15 sierpnia 9-osobowa grupa biatlonistów z Centrum Sportu Rejonu Wileńskiego i Szkoły Sportowej Samorządu Rejonu Wileńskiego wyruszyła do Kościeliska na treningi przyszykować się do 100 km sztafety V Bieg Pocztyliona od Krasnegostawu przez Bełżec, Zamość, Tomaszów Lubelski do Narola. V Bieg Pocztyliona został poprzedzony symbolicznymi przedstartami: wiedeńska wystartowała na Kahlenbergu w Wiedniu, a wileńska w Zułowie, miejsca narodzin Marszałka Józefa Piłsudskiego. Starosta miasta Niemenczyn Artur Komarowski uczestnikom wileńskiej sztafety przekazał list gończy dla burmistrza miasta Narol.

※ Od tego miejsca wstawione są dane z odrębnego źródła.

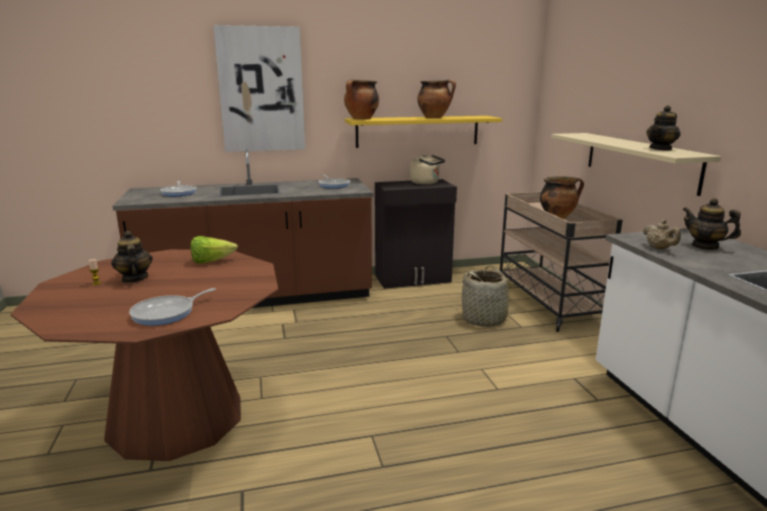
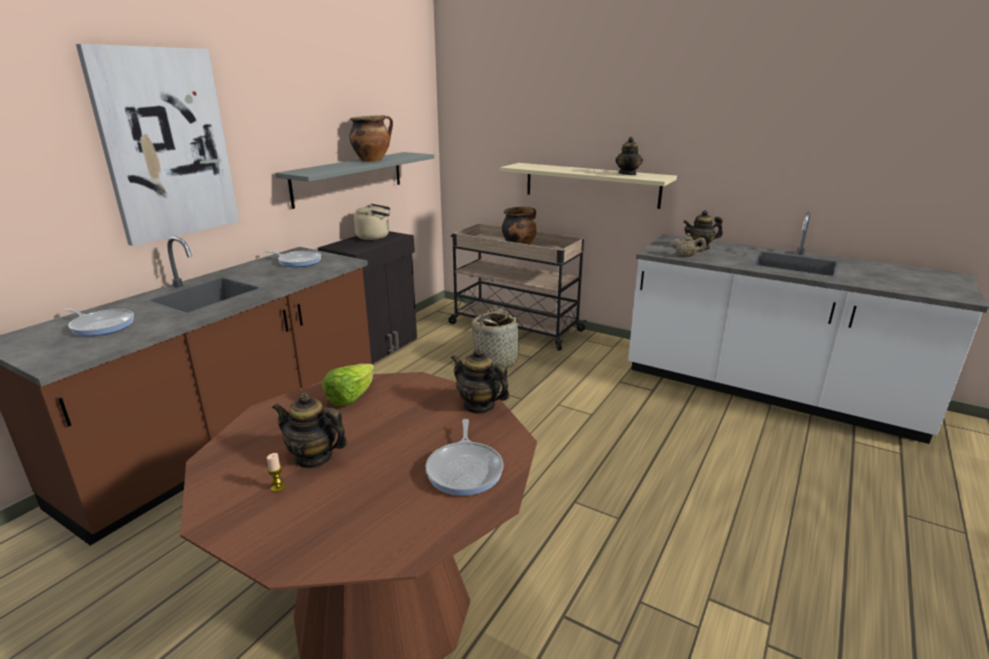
camera: 45 degrees left, 5 degrees up
cooking pot [344,80,379,120] -> none
yellow shelf [345,116,502,148] -> grey shelf [275,152,434,209]
none -> teapot [451,348,510,414]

16-18 sierpnia uczestnicy sztafety po kilka godzin trenowali na nartorolkach po trasie rowerowej, wiodącej od miasteczka Podczerwone w Polsce do Tresten na Słowacji. Mieli 4,5 godzinowy przemarsz po Tatrach z doliny Kościeliskiej na Czerwone Wierchy, młodsza grupa potrzebowała 3 godz., by pokonać Małą Łąkę. Wejście na Czerwone Wierchy rozpoczęliśmy półtora godzinowym marszem w cieni wiekowych drzew oraz kwitnących łąkach, następnie na poziomie 1400 m. n. p. morza już spotykały się kamienie i skały. Wspinając się na ostatnim odcinku spotkaliśmy biatlonistów narodowej kadry Polski, jadącej na Letnie Mistrzostwa Świata w dniach 23-28 sierpnia do Niemiec, którzy robili 4,5 godzinowy trening na wytrzymałość, pokonując 26 km od Zakopanego przez Giewont, Czerwone Wierchy do Doliny Kościeliskiej. Po 3 godzinowym szybkim przemarszu byliśmy już na wysokości ponad 1800m n. p. morza. Przed nami rozlegały się przepiękne widoki z góry na Zakopane, Gubałówkę, Tatry Słowackie. Za 1,5 godz. byliśmy już w Kościelisku po pokonaniu 19 km. Być w Kościelisku i nie być na Gubałówce, to nie być w Zakopanym. Więc zaszliśmy i na tą piękną górę i podziwialiśmy widok na Zakopane, dużą skocznię, Giewont i szczyty Tatr.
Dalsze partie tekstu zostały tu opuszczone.